For the Commercial Rehabilitation & Adaptive Reuse of the Gulley-Mackie House, 340 North Main Street, Wake Forest
Constructed circa 1890 in the Queen Anne style by William Royall Powell, the Gulley-Mackie House at 340 North Main Street in Wake Forest has experienced a transformation and restoration to its original form. Powell sold the house, shortly after its construction, to Dr. Needham Y. Gulley, the founder and first Dean of the Wake Forest School of Law. After Dean Gulley’s death in 1945, Dr. George C. Mackie, Sr. a physician and professor at the Wake Forest College School of Medicine, purchased the house and converted it from private residence into offices for his medical practice. Dr. Mackie’s changes included sealing off the first and second floors from each other; dividing the main floor into eight examination rooms, a laboratory, ex-ray room, and two separate waiting rooms for patients; and converting the large upstairs bedrooms into four apartments.

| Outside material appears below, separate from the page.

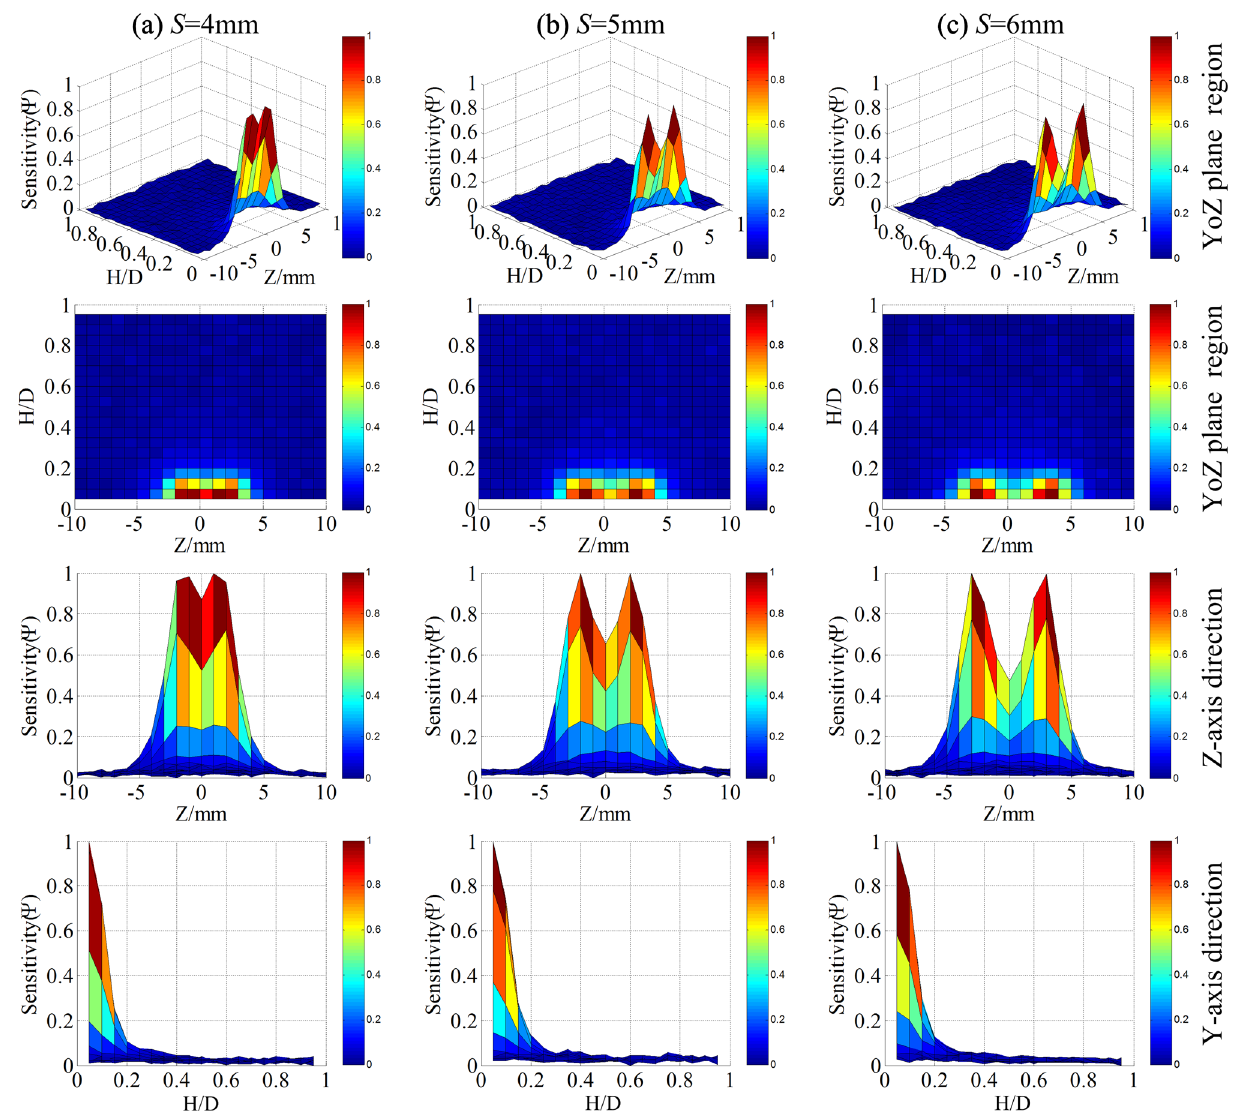
Fig. 5 Distribution maps of spatial sensitivity of MCP 1 under three different S values: D = 20 mm, h = 2 mm and d = 1.5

The house continued to be used as a doctor’s office until 2009. In 2010, James Wilson Mackie, son of Dr. George Mackie and Kathleen Mackie-Lake, inherited the property and donated it to the Wake Forest College Birthplace Society, Inc. to be used for the benefit of the Wake Forest Historical Museum. The following year Cookes Restoration, LLC purchased the house and initiated a top-to-bottom rehabilitation with the aim of restoring some of the house’s original grandeur while transforming it into a suitable headquarters for the family business. Sult Architecture provided design services and Gould Development & Historic Restorations was general contractor and Utility Service Agency, Inc. moved into its new home in late 2012.

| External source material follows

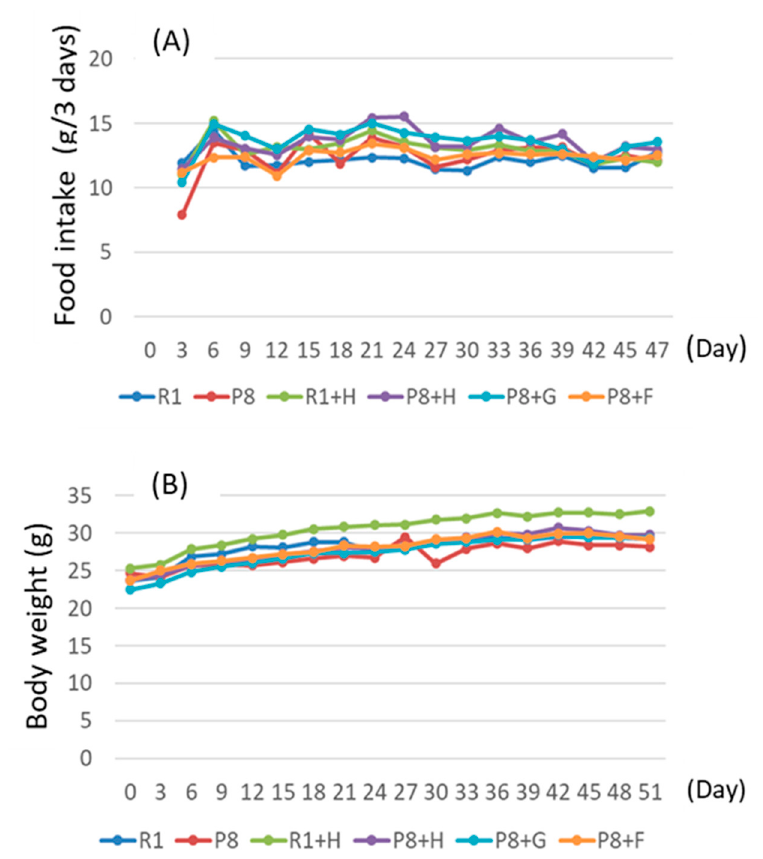
Figure 1. Food intake every 3 days ( A ) and changes in body weight gain ( B ) in mice given peanut wholegrains, germ-rich fractions, and ferulic acid. R1: senescence-accelerated resistant mice (SAM-R1) group fed with basal diet; P8: senescence-accelerated mouse prone / 8 (SAMP8) group fed with basal diet; R1 + H: SAM-R1 group fed with basal diet with added peanut wholegrains; P8 + H: SAMP8 group fed with basal diet with added peanut wholegrains; P8 + G: SAMP8 group fed with basal diet with added germ-rich fraction of wholegrain; P8 + F: SAMP8 group fed with basal diet with added ferulic acid. Food intake every 3 days and body weight are the means of each group.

On the exterior, the team reproduced and restored the fine sawn work balusters on the front and side porches and removed the aluminum siding to reveal the shadows of decorative architraves above the windows. All original elements, based on physical evidence and documentation, were restored to their original condition. On the interior, the team restored the original room configuration on both floors, leaving some walls open to adapt the space for its planned use; restored and reused original flooring where possible; and reopened the second floor to the first with the installation of period-appropriate stair case elements in the main hall.
The Board of Directors of Capital Area Preservation, Inc. is pleased to present a 2013 Anthemion Award to Utility Service Agency, Inc., Sult Architecture, and Gould Development & Historic Restorations for the Commercial Rehabilitation and Adaptive Reuse of 340 North Main Street, Wake Forest.